On Wednesday, the Supreme Court, by the narrowest of margins, handed the Boy Scouts of America an important victory, upholding the organization's right to exclude an openly homosexual man from a position as an adult leader of the organization.
Much more was at stake than simply the right of this particular private association to define its membership and choose its leaders, however. The rights that the New Jersey Supreme Court sought to abolish in the decision that was reversed yesterday — freedom of speech and freedom of association — are rights that should be viewed as precious to all freedom-loving Americans.
Inherent in the freedom of speech, and also in the parallel First Amendment protection of the right peaceably to assemble and petition the government for the redress of grievances, is the right to associate with others of like mind in order to magnify one's views. And there is perhaps no more fundamental tenet of the freedom of association than the right of the association itself to determine who shall be admitted to membership.
During debate in the convention that gave us our Constitution, for example, Gouverneur Morris noted that "every Society from a great nation down to a club had the right of declaring the conditions on which new members should be admitted."
As the Supreme Court has recognized, "there can be no clearer example of an intrusion into the internal structure or affairs of an association than a regulation that forces the group to accept members it does not desire." "Freedom of association . . . plainly presupposes a freedom not to associate." This is especially important in the context of associations that seek to foster moral virtue in young people.
For nearly a century, the Boy Scouts has successfully instilled in young men a keen sense of moral virtue. It has taught generations of boys to honor their duty to God, to country and to family, a duty that refuses to countenance the currently fashionable view that homosexual conduct is just another legitimate lifestyle choice.

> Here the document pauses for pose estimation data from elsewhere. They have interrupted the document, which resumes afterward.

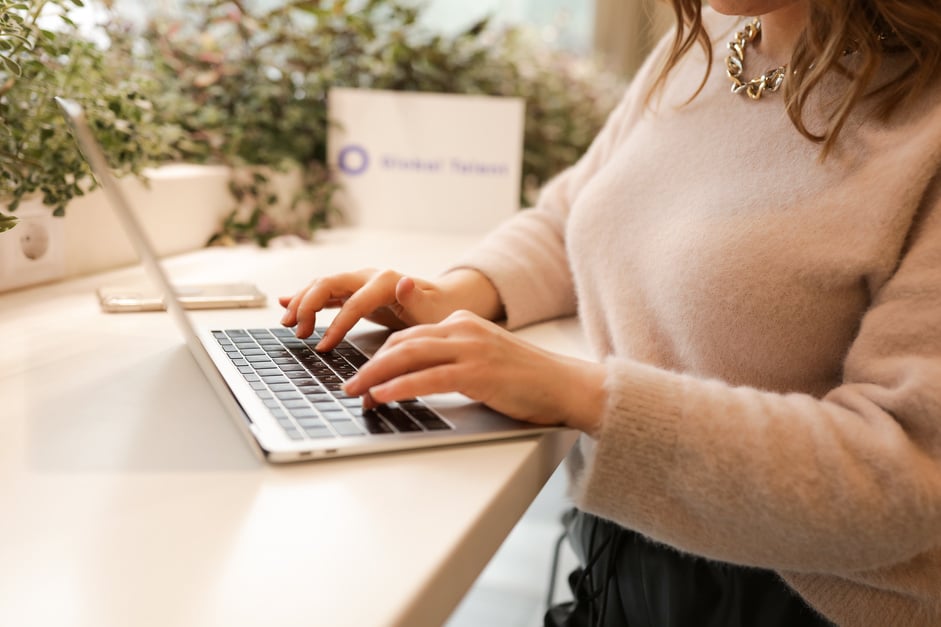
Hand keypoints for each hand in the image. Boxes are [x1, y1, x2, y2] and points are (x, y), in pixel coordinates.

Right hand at [279, 268, 458, 348]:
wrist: (443, 300)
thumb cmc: (438, 310)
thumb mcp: (433, 311)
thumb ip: (417, 299)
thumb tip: (404, 282)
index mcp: (387, 281)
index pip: (353, 302)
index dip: (336, 325)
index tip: (323, 347)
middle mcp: (370, 276)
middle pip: (329, 284)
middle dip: (308, 305)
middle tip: (296, 331)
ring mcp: (360, 281)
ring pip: (322, 285)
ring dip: (302, 301)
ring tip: (287, 324)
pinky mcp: (355, 291)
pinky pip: (326, 292)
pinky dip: (306, 298)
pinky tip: (286, 303)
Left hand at [342, 310, 607, 434]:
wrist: (566, 385)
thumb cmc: (527, 380)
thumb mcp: (484, 358)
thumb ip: (453, 359)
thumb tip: (415, 378)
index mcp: (462, 322)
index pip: (410, 336)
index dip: (381, 356)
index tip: (363, 375)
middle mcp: (463, 329)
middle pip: (402, 343)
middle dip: (369, 365)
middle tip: (348, 385)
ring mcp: (471, 349)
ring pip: (408, 356)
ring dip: (375, 376)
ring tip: (355, 392)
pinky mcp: (478, 373)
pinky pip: (427, 378)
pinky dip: (399, 387)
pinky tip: (382, 396)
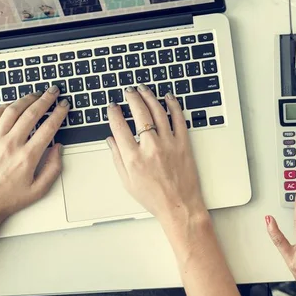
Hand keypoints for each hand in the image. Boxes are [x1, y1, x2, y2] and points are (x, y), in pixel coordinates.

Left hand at [0, 87, 69, 224]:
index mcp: (28, 156)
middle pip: (31, 114)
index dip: (59, 113)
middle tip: (53, 92)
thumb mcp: (39, 189)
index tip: (64, 106)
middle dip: (45, 99)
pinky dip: (4, 107)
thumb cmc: (8, 197)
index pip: (48, 127)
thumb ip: (53, 168)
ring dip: (26, 99)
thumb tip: (58, 149)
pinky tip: (12, 105)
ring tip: (35, 95)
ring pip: (12, 110)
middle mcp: (11, 144)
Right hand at [106, 85, 206, 227]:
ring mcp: (169, 144)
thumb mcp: (127, 182)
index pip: (119, 126)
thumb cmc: (154, 198)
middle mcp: (151, 148)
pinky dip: (174, 106)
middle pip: (139, 113)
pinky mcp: (184, 144)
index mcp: (133, 158)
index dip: (114, 113)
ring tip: (144, 89)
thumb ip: (117, 158)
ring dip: (150, 97)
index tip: (112, 106)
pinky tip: (168, 98)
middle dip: (132, 98)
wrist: (180, 206)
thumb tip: (111, 139)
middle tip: (129, 91)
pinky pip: (179, 119)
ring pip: (159, 112)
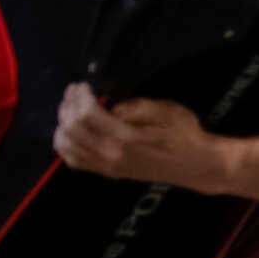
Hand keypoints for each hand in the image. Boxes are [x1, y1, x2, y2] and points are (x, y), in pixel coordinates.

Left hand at [53, 83, 227, 191]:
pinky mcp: (109, 173)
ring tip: (71, 109)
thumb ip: (135, 107)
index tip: (83, 85)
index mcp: (126, 137)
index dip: (79, 96)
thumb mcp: (166, 110)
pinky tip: (71, 132)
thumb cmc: (184, 134)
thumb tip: (110, 107)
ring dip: (63, 124)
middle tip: (75, 93)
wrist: (195, 165)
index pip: (87, 115)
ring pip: (67, 146)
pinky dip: (65, 146)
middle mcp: (112, 155)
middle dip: (68, 106)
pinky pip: (75, 161)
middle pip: (72, 129)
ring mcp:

Instead, The Boy Scouts inculcates in young men certain virtues such as honesty, frugality, and reverence. The Scouts teaches the importance of being "morally straight," which includes the long-established view that extramarital sexual relations and homosexual conduct are immoral.
Our Founders viewed such moral training as essential in a republican form of government. The Declaration of Rights affixed to the beginning of the Virginia Constitution of 1776, for example, provides "[t]hat no free government, or the blessings of liberty, can be preserved to any people, but by a firm adherence to justice, moderation, temperance, frugality, and virtue, and by frequent recurrence to fundamental principles."
The Massachusetts Constitution of 1780 echoes the sentiment: "[T]he happiness of a people, and the good order and preservation of civil government, essentially depend upon piety, religion, and morality."
Perhaps the clearest example of the Founders' views was penned by James Madison, writing as Publius in the 55th number of The Federalist Papers: "Republican government presupposes the existence of [virtue] in a higher degree than any other form. Were [people as depraved as some opponents of the Constitution say they are,] the inference would be that there is not sufficient virtue among men for self-government; and that nothing less than the chains of despotism can restrain them from destroying and devouring one another."
In short, the Founders viewed a virtuous citizenry as an essential pre-condition of republican self-government, and they encouraged the development of private associations that, like the Boy Scouts, were devoted to the development of moral character.
The New Jersey Supreme Court had ordered the Boy Scouts to reinstate an openly gay adult as an Assistant Scoutmaster, undermining the organization's mission and forcing the organization to convey a message about the morality of homosexual conduct that is fundamentally at odds with the message the Boy Scouts has long conveyed. It did so by ignoring clear precedent by the United States Supreme Court, precedent interpreting the First Amendment's protection of the Freedom of Speech and Assembly as protecting the right of private associations to define their membership and message.
In order to avoid that compelling precedent, the New Jersey Supreme Court took political correctness to new heights, effectively telling the Boy Scouts not just what the group ought to think about the immorality of homosexual conduct, but deciding for itself that the Boy Scouts really did not believe that homosexual conduct was immoral, the Boy Scouts own statements on the subject notwithstanding.
Such an abuse of power by governmental officials is a danger to the freedom of us all, and was rightfully repudiated by the United States Supreme Court. The only real surprise is that the vote in favor of the Boy Scouts was only 5-4.